Perth-based Mineral Resources is looking to raise $US750 million ($A1.05 billion) in new debt as it looked to restructure some existing loans and replenish its cash reserves as it pushes ahead with its huge Wodgina lithium processing plant in the Pilbara with US lithium giant, Albermarle.
In November, MinRes struck a $US1.2 billion joint venture deal with Albemarle over the Wodgina project with plans to develop a lithium hydroxide processing plant on site.
MinRes is expected to begin commissioning of the $610 million lithium concentrate (spodumene) plant at Wodgina, south of Port Hedland later this month.
The plant is ultimately expected to produce up to 750,000 tonnes of 6% lithium concentrate a year.
Wodgina is the world’s biggest known hard rock lithium deposit with a 30-year estimated reserve life.
MinRes said in an announcement on Tuesday that it would use the cash to refinance some of its existing credit facilities and for general corporate purposes.
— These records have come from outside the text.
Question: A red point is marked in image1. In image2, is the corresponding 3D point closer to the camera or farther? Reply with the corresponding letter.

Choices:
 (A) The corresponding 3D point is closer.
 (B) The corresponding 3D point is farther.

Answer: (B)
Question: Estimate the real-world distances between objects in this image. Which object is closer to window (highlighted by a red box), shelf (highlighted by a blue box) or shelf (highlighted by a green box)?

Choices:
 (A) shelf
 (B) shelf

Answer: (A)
The offer would comprise Senior Unsecured Notes due in 2027 and ratings house, S&P Global Rating has given the debt as B+ rating in line with the MinRes’s overall rating.
“Although MRL is likely to generate materially negative free cash flow over the next few years, due to high near-term capital expenditure, we believe free cash flow could materially increase following completion of the company’s proposed lithium hydroxide plant,” S&P was quoted in yesterday’s statement.
“Our rating incorporates the execution risks associated with MRL’s growth strategy as well as its concentrated asset base and end-market exposure.
“We do not believe that MRL’s external mining services earnings are of sufficient scale or quality to materially diversify these risks.”
However, S&P rated MinRes as having a stable outlook, reflecting its view that the company would appropriately manage its sizeable execution risks with sufficient financial buffer to absorb near-term volatility in lithium prices.
MinRes shares were up 0.7% to $17.08.
The company’s announcement yesterday came three weeks after MinRes revealed that it and Chinese partner, Ganfeng Lithium Co had jointly paid $103.8 million to buy the 13.8% stake in the Mount Marion lithium project in WA’s Goldfields from Neometals Ltd.
The deal means MRL’s subsidiary, Process Minerals International Pty Ltd has now increased its equity interest in Mt Marion from 43.1% to 50%.
The company said the acquisition of the additional Mt Marion equity interest is consistent with MRL’s strategy of identifying value-adding opportunities in the lithium sector.